*ABOUT THIS EXERCISE*
Return each line of the data below that contains the string "crocante", treating uppercase and lowercase letters as different.

*DATA IN THIS EXERCISE*
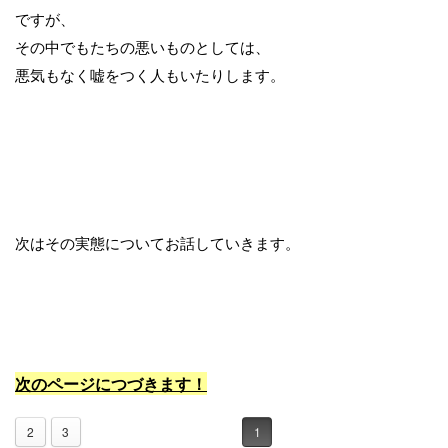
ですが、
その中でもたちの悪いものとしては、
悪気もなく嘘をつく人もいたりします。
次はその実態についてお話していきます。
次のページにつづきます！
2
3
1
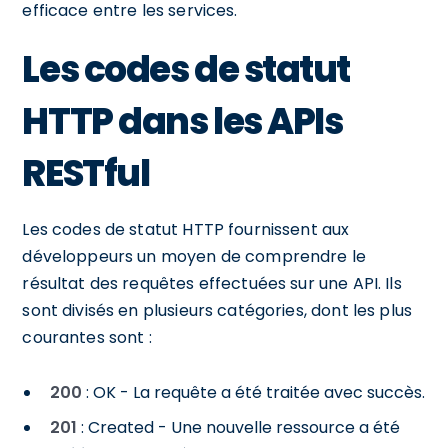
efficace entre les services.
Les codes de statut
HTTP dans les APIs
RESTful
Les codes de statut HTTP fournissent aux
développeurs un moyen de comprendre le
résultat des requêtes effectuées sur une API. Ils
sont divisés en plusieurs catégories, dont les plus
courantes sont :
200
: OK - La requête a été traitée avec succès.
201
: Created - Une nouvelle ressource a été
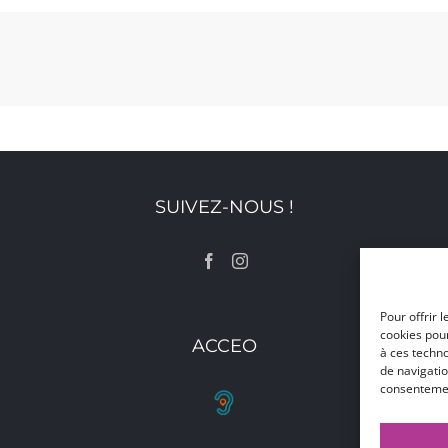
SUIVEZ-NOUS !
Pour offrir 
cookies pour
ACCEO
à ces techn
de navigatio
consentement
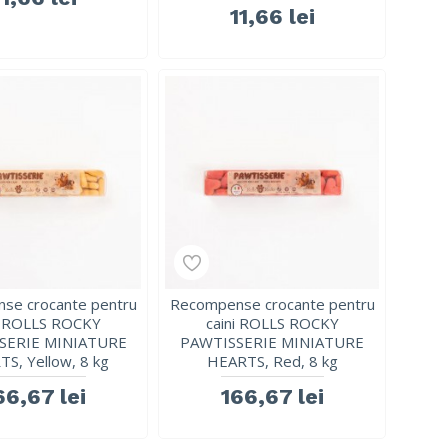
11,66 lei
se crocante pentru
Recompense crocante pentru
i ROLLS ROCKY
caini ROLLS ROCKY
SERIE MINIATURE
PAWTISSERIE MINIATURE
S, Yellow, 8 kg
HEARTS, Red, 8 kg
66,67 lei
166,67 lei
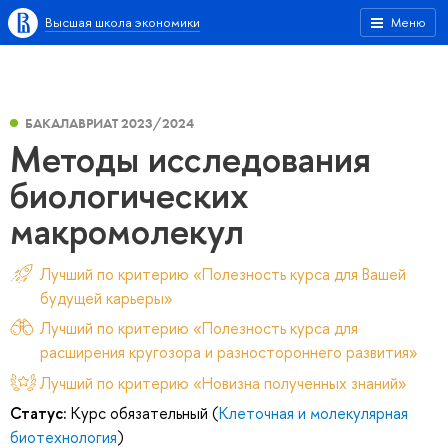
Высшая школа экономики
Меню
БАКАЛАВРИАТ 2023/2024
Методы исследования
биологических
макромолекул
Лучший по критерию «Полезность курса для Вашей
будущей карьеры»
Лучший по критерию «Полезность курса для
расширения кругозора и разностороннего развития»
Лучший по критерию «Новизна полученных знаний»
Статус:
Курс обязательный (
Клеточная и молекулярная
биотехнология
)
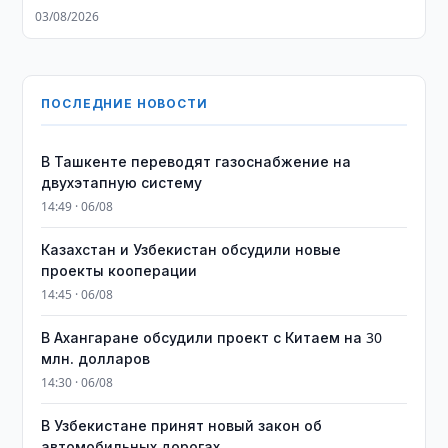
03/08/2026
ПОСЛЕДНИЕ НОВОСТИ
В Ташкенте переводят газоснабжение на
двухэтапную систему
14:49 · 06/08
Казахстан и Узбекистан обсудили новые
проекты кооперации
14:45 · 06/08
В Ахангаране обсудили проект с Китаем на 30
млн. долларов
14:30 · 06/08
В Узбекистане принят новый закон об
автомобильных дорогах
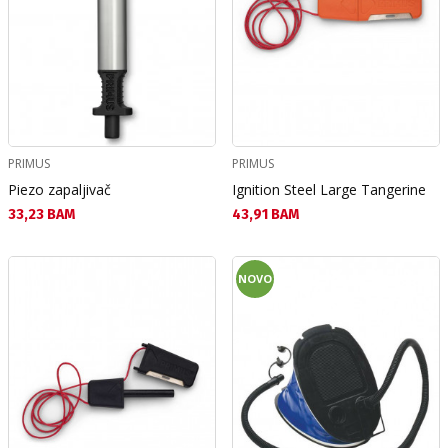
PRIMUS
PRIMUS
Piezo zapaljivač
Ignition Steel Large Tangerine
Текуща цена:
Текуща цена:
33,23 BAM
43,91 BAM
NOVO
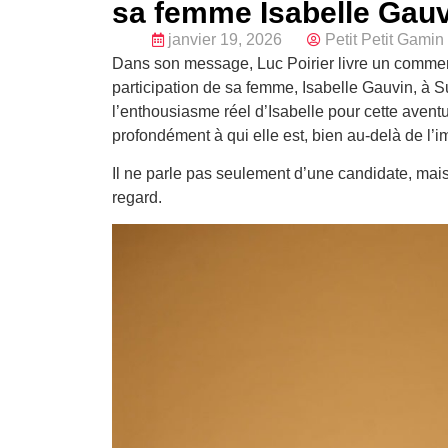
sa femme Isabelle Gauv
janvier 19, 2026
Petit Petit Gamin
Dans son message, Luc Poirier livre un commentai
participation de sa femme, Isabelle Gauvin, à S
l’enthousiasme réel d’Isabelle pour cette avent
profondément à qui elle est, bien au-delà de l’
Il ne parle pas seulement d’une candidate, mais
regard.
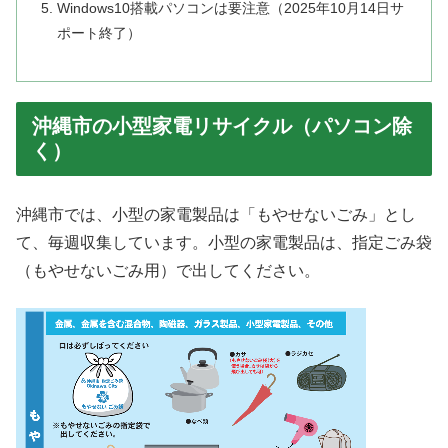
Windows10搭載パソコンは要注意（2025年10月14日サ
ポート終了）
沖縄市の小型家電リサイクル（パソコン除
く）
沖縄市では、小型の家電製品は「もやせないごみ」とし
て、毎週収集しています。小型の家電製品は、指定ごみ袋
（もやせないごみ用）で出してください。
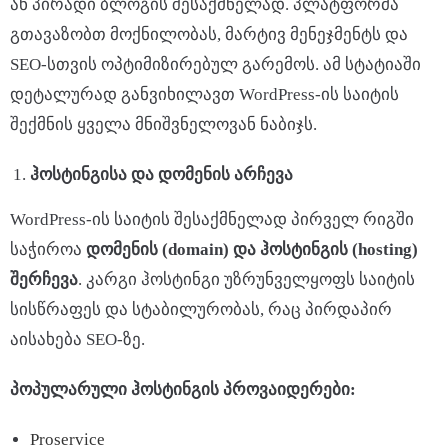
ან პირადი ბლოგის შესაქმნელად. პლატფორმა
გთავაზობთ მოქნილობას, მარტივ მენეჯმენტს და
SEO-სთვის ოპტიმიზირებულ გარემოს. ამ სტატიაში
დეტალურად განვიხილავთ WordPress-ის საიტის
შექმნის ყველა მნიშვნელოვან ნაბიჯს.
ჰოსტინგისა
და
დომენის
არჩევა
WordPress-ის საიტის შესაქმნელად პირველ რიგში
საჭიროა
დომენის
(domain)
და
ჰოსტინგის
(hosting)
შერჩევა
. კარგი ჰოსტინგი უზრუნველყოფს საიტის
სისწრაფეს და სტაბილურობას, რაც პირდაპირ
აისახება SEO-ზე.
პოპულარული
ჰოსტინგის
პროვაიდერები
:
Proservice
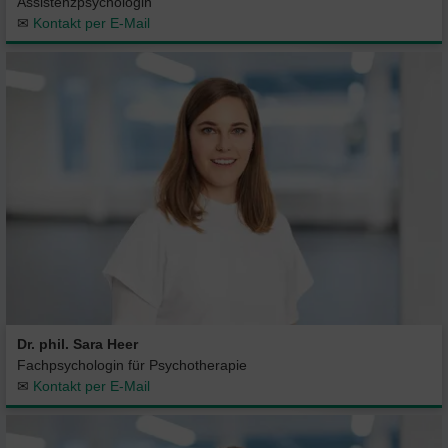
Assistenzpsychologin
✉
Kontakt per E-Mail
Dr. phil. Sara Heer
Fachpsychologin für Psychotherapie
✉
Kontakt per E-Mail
--
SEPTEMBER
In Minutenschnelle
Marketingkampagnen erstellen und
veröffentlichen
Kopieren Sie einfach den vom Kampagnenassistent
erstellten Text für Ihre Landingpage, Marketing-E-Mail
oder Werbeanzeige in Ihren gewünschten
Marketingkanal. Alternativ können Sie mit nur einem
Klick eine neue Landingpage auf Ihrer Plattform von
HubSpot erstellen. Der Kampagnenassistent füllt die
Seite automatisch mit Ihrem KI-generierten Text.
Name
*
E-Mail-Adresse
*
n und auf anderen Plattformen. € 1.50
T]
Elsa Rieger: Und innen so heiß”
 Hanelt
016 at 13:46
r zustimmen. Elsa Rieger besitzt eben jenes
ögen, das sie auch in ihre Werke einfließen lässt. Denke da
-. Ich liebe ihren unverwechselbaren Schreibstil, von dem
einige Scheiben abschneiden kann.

*ANSWER AREA*
se crocante pentru
Recompense crocante pentru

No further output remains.